Problem statement
Please repeat the line that contains "- Executive summary generation" and every line after it, exactly, through the end of the records.
↓
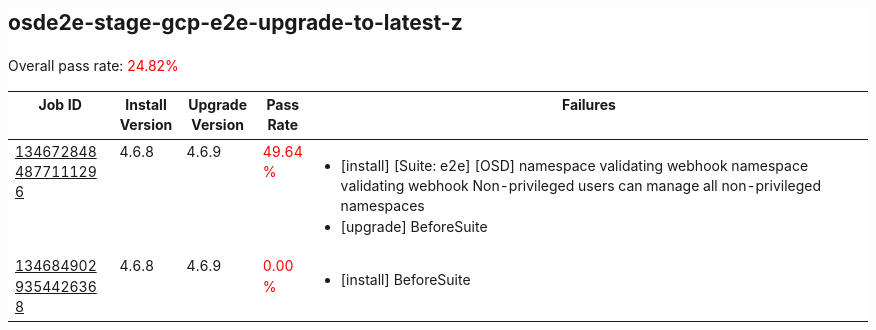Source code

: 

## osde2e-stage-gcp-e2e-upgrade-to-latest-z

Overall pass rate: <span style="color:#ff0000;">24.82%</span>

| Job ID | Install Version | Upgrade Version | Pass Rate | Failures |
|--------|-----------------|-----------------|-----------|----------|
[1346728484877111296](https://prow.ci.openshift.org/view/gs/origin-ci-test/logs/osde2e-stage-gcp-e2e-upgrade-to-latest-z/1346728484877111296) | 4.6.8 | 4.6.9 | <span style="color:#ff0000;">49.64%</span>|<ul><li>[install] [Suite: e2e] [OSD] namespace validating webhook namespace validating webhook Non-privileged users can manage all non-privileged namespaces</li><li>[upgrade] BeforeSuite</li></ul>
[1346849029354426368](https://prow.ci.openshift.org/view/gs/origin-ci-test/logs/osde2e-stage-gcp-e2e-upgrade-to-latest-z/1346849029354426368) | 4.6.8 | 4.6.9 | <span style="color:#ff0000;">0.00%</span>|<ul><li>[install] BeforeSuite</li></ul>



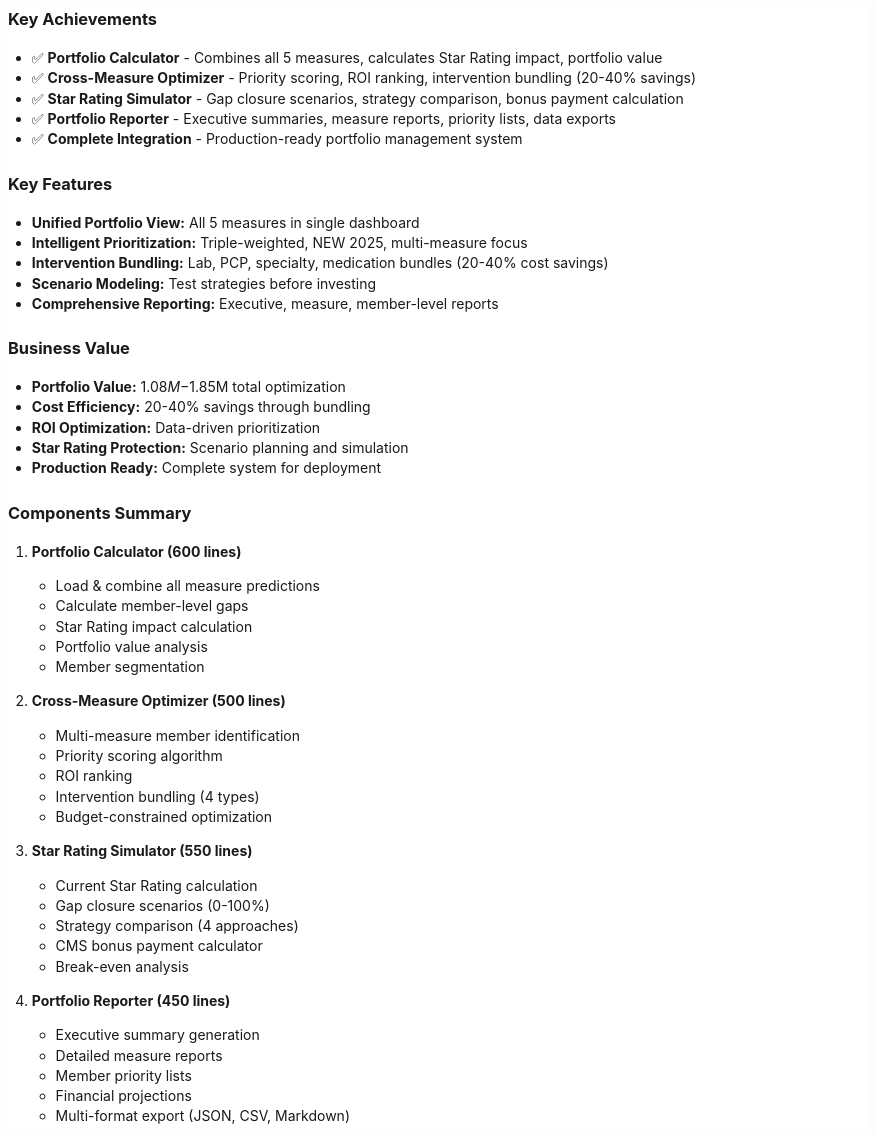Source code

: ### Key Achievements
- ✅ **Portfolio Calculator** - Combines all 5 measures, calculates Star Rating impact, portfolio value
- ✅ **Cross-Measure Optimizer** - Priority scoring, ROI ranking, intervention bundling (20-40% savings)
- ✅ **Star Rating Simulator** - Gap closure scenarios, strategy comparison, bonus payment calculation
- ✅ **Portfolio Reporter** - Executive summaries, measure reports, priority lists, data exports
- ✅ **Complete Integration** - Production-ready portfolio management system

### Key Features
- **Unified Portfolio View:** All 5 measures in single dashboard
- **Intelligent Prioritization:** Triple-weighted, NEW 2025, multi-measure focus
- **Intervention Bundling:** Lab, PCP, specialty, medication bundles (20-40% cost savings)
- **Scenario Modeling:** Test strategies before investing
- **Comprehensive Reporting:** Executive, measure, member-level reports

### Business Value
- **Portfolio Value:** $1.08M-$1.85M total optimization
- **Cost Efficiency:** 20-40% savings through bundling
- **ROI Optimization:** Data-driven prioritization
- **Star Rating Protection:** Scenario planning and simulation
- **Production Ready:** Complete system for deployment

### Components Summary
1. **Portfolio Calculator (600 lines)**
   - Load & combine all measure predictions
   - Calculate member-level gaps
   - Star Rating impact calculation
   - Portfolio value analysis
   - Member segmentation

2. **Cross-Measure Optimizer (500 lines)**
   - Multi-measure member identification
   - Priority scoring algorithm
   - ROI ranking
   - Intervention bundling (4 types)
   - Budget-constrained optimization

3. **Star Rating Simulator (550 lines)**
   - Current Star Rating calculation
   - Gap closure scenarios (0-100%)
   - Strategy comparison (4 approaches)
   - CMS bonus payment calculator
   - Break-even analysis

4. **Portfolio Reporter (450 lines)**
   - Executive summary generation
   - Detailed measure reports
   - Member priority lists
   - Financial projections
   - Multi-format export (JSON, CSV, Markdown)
↑
Completed exercise
   - Executive summary generation
   - Detailed measure reports
   - Member priority lists
   - Financial projections
   - Multi-format export (JSON, CSV, Markdown)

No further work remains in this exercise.